Beliau pernah menjadi figur sentral bagi komunitas pencak silat di Surakarta, sekaligus menjadi jembatan hubungan antarperguruan. Dedikasi dan kiprahnya menjadi salah satu tonggak perkembangan SH Terate di wilayah tersebut.
Hassan Soewarno wafat pada tahun 1989. Awalnya, beliau dimakamkan di Surakarta. Namun, jasadnya kemudian dipindahkan ke Karanganyar. Kepergiannya meninggalkan jejak sejarah yang kuat bagi perkembangan SH PSC dan SH Terate, serta bagi dunia pencak silat di Indonesia.
4. Hardjo Mardjoet, Hoofd Leider SH PSC 1945 -1951
Hardjo Mardjoet, yang memiliki nama asli Hardjo Pramojo, lahir pada tahun 1908 di Desa Sendung Lor, Watu Gede, Wlingi, Blitar. Ia merupakan anak kedua dari tiga belas bersaudara dari pasangan Sariyem. Pendidikan dasar ditempuhnya di Sekolah Rakjat (SR) di Blitar. Setelah lulus, ia melanjutkan pengetahuan melalui berbagai kursus, termasuk di bidang grafika dan percetakan.
Sejak muda, Hardjo Mardjoet dikenal berani. Pada tahun 1925, ia ikut bergerak bersama para pemuda Blitar melawan pemerintahan kolonial Belanda. Tahun 1926, ia ditangkap dan dipenjara di Blitar, lalu dipindahkan ke Nganjuk, dan akhirnya ke Penjara Cipinang, Jatinegara, Jakarta.
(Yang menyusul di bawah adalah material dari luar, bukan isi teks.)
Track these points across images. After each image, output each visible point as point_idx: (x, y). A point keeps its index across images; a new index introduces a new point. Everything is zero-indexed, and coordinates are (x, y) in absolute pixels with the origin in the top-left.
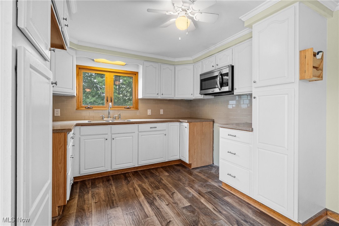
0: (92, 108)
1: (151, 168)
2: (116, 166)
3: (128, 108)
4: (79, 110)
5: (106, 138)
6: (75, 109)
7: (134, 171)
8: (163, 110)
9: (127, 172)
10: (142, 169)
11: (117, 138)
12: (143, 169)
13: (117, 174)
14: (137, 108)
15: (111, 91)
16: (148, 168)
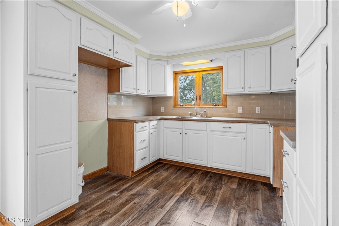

Di Penjara Cipinang, ia bertemu Ki Hadjar Hardjo Oetomo yang saat itu juga ditahan. Dari pertemuan inilah Hardjo Mardjoet mulai mempelajari pencak silat secara langsung dari Ki Hadjar. Bersama tahanan lain, seperti Siswo Soedarmo, ia menjalani latihan meskipun dalam kondisi penjara.
Pada tahun 1930, setelah dibebaskan dari Penjara Cipinang dan sempat menjalani masa di Penjara Kalisosok, Surabaya, Hardjo Mardjoet dijemput Ki Hadjar Hardjo Oetomo dan diajak tinggal di Desa Pilangbango, Madiun. Di sana ia diakui sebagai anak angkat kedua Ki Hadjar. Bersama saudara angkat lainnya, Soedarso dan Soemo Soedardjo, ia memperdalam ilmu pencak silat.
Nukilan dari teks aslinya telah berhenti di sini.